» **Tasks for this exercise**:
• 1. Decide whether each statement agrees with the US Airways text, answering yes or no and quoting the deciding words: (a) Lakefield said the second quarter is traditionally the airline's strongest. (b) US Airways reported a profit for the first quarter. (c) Shares of US Airways closed higher.
• 2. Print the part of the US Airways text that starts at the words "US Airways (UAIR: news, chart, profile)" and ends after "its Philadelphia hub.".

» **Excerpt to read**:
----
SAN FRANCISCO (CBS.MW) - The CEO of US Airways said the beleaguered airline may break even in the second quarter, according to a filing Friday with the Securities and Exchange Commission.

Bruce Lakefield, the airline's president and chief executive, said the full-year outlook is "clouded," and cautioned that the company must get its costs in line in order to stay in compliance with its federal loan guarantee.

"If we don't get labor cost reductions we have targeted, combined with the effects of abnormally high fuel prices and expansion of low-cost competition, we could see losses in the third and fourth quarters comparable to what we experienced in the first quarter," said Lakefield in the filing.

However, he stated that the second quarter is traditionally the airline's strongest and the one it relies on to help carry it through the rest of the year.

US Airways (UAIR: news, chart, profile) reported a first-quarter loss of $177 million, or $3.28 a share, compared with a profit of $1.64 billion, or $24.02 a share, reported a year earlier. The loss excluded reorganization items associated with the airline's emergence from bankruptcy protection.

Related to the cost cutting measures, Lakefield said that discussions with the Air Line Pilots Association were "serious and meaningful," but said that more work was still needed with all of US Airways' labor groups.

US Airways is facing growing competitive pressure from discount airlines such as Southwest Airlines (LUV: news, chart, profile), especially at its Philadelphia hub.

Shares of US Airways closed down 8 cents at $2.22.


Notice how he did not allude to operational changes when referring to cutting costs. Also note how fuel prices has now entered the tired old mantra. Left out of the discussion is the poor management and outrageous operational inefficency of how we operate the airline. Once again there is no leadership. Only the same old crap of labor and other excuses. Lakefield is here and nothing has changed. Bronner never met a leader. Or if he did he wasn't paying attention.

mr
 
i'm hearing they already modified the grand plan...or i mean the knee jerk reaction plan...
clt the gateway to the carribean i hear.
if you live in fla,i believe the carribean is a flight thru clt for you.hahaha....
great plan....
orlando soon to be new gateway to carribean???
who are these braniacs who devise these detailed plans?
AND THEY HAVE THE GAUL TO DEMAND WAGE CUTS FROM US??
 
delldude said:
if you live in fla,i believe the carribean is a flight thru clt for you.hahaha....
Actually, this works well for most of the Southeast. Why would US try to fight AA on their home turf? If Airways cedes central and south Florida to American which has nonstop flights from MIA, FLL, MCO and TPA, there is still a substantial market that this company can exploit.
----
» **Stored items**:

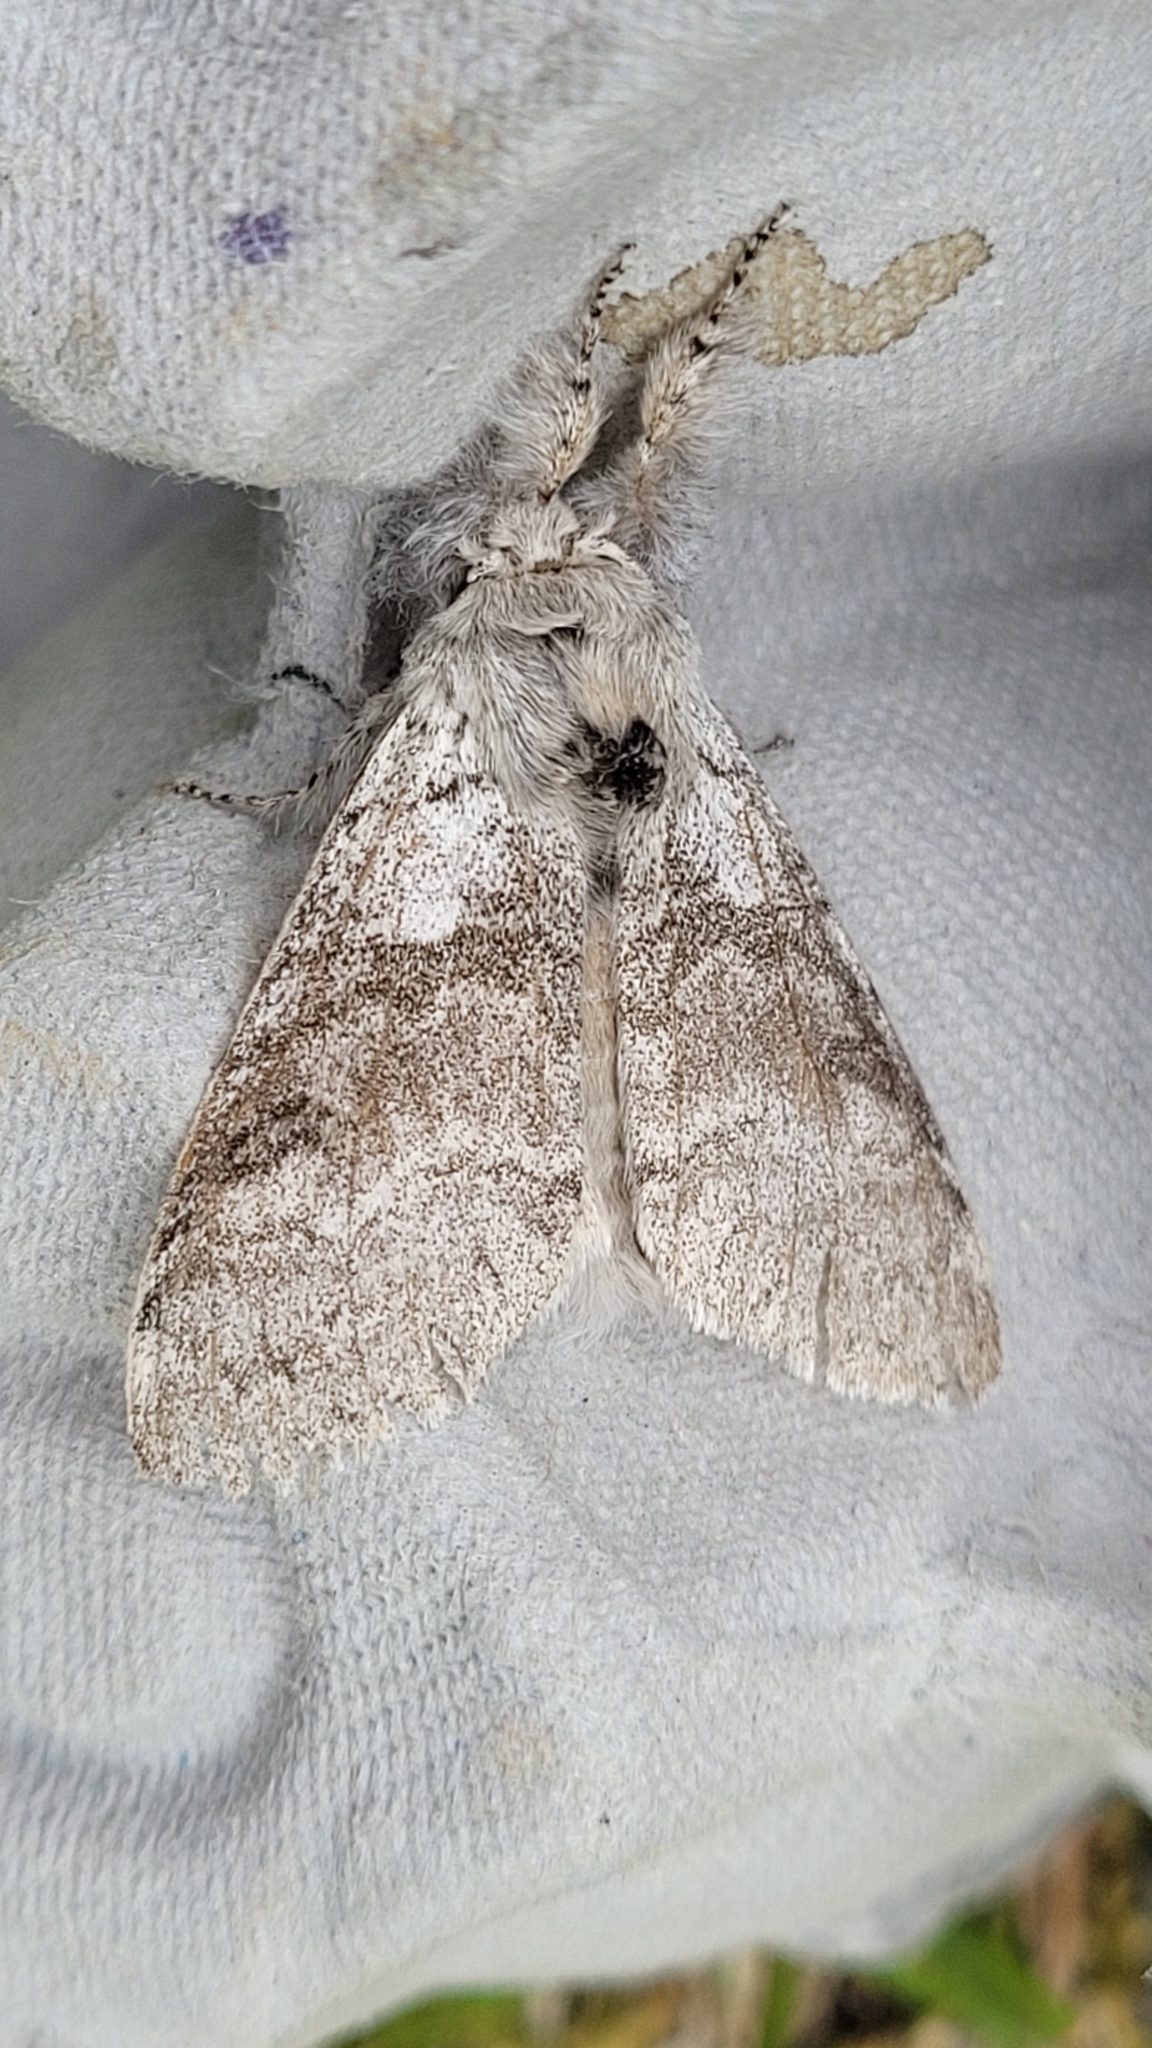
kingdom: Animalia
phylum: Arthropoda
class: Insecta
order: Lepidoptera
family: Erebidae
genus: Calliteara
----
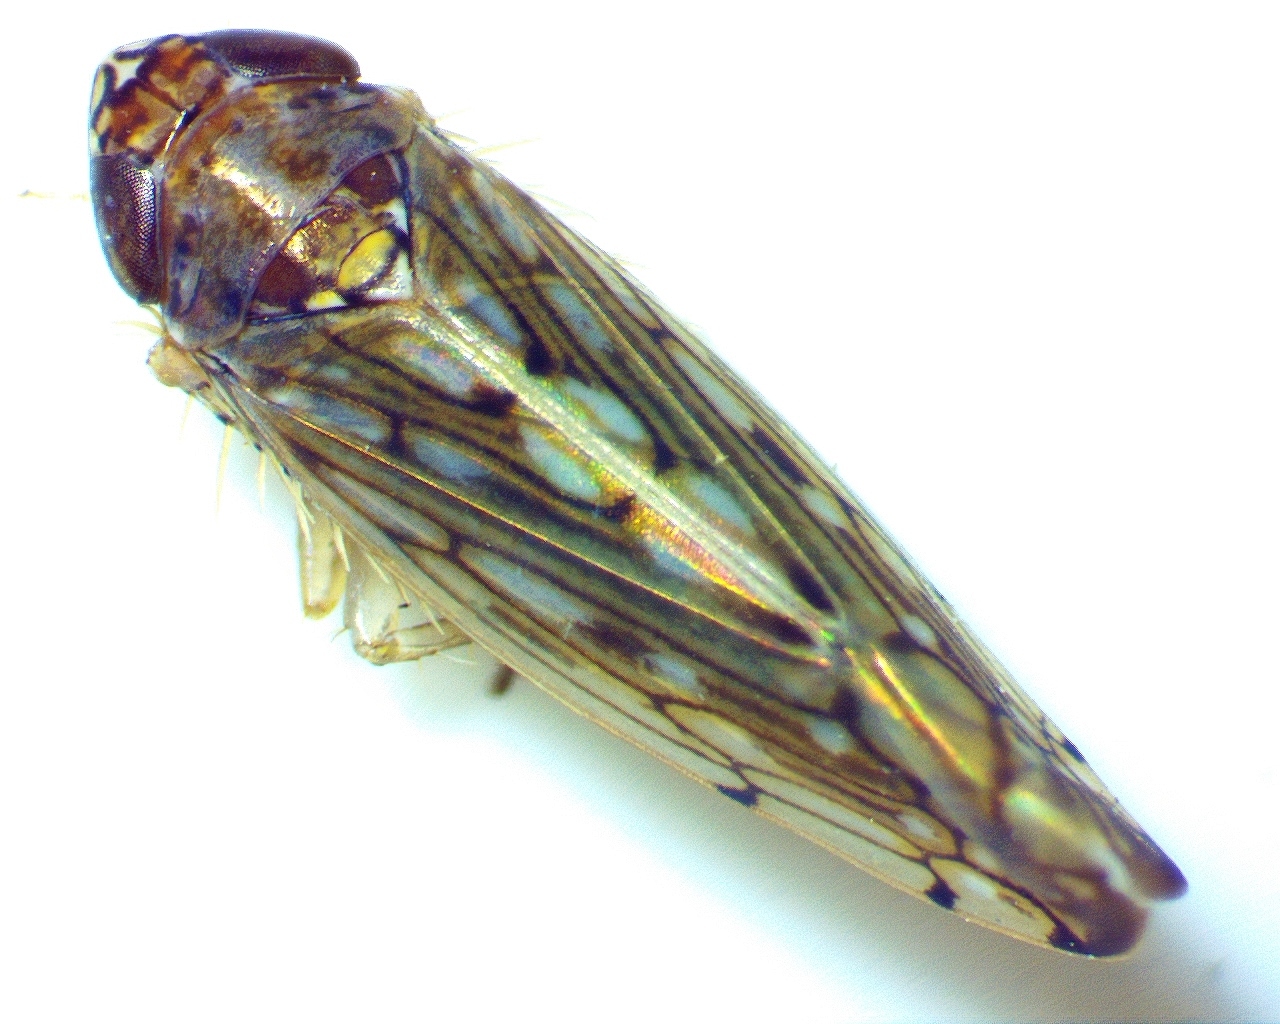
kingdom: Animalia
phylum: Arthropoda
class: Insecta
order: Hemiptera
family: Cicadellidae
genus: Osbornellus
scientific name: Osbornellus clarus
----
» **Solutions**:
• 1.
(a) Yes: "he stated that the second quarter is traditionally the airline's strongest"
(b) No: "US Airways (UAIR: news, chart, profile) reported a first-quarter loss of $177 million"
(c) No: "Shares of US Airways closed down 8 cents at $2.22."

• 2.
US Airways (UAIR: news, chart, profile) reported a first-quarter loss of $177 million, or $3.28 a share, compared with a profit of $1.64 billion, or $24.02 a share, reported a year earlier. The loss excluded reorganization items associated with the airline's emergence from bankruptcy protection.

Related to the cost cutting measures, Lakefield said that discussions with the Air Line Pilots Association were "serious and meaningful," but said that more work was still needed with all of US Airways' labor groups.

US Airways is facing growing competitive pressure from discount airlines such as Southwest Airlines (LUV: news, chart, profile), especially at its Philadelphia hub.